> **Provided material**
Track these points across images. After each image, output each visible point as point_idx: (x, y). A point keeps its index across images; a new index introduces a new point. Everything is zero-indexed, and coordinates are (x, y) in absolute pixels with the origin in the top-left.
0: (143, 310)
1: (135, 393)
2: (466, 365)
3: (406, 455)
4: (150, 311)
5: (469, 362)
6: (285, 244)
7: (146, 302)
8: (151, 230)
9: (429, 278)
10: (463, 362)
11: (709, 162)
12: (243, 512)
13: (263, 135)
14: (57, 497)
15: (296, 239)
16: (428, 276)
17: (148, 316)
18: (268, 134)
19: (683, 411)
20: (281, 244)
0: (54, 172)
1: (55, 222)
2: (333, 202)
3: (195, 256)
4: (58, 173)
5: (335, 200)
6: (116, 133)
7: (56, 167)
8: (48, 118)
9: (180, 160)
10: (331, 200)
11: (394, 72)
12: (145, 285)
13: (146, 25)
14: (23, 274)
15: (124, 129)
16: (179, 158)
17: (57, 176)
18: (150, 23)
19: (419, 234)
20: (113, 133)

> **Work instructions**
Repeat all entries. Match them exactly.

> **Response to this exercise**
Track these points across images. After each image, output each visible point as point_idx: (x, y). A point keeps its index across images; a new index introduces a new point. Everything is zero-indexed, and coordinates are (x, y) in absolute pixels with the origin in the top-left.
0: (143, 310)
1: (135, 393)
2: (466, 365)
3: (406, 455)
4: (150, 311)
5: (469, 362)
6: (285, 244)
7: (146, 302)
8: (151, 230)
9: (429, 278)
10: (463, 362)
11: (709, 162)
12: (243, 512)
13: (263, 135)
14: (57, 497)
15: (296, 239)
16: (428, 276)
17: (148, 316)
18: (268, 134)
19: (683, 411)
20: (281, 244)
0: (54, 172)
1: (55, 222)
2: (333, 202)
3: (195, 256)
4: (58, 173)
5: (335, 200)
6: (116, 133)
7: (56, 167)
8: (48, 118)
9: (180, 160)
10: (331, 200)
11: (394, 72)
12: (145, 285)
13: (146, 25)
14: (23, 274)
15: (124, 129)
16: (179, 158)
17: (57, 176)
18: (150, 23)
19: (419, 234)
20: (113, 133)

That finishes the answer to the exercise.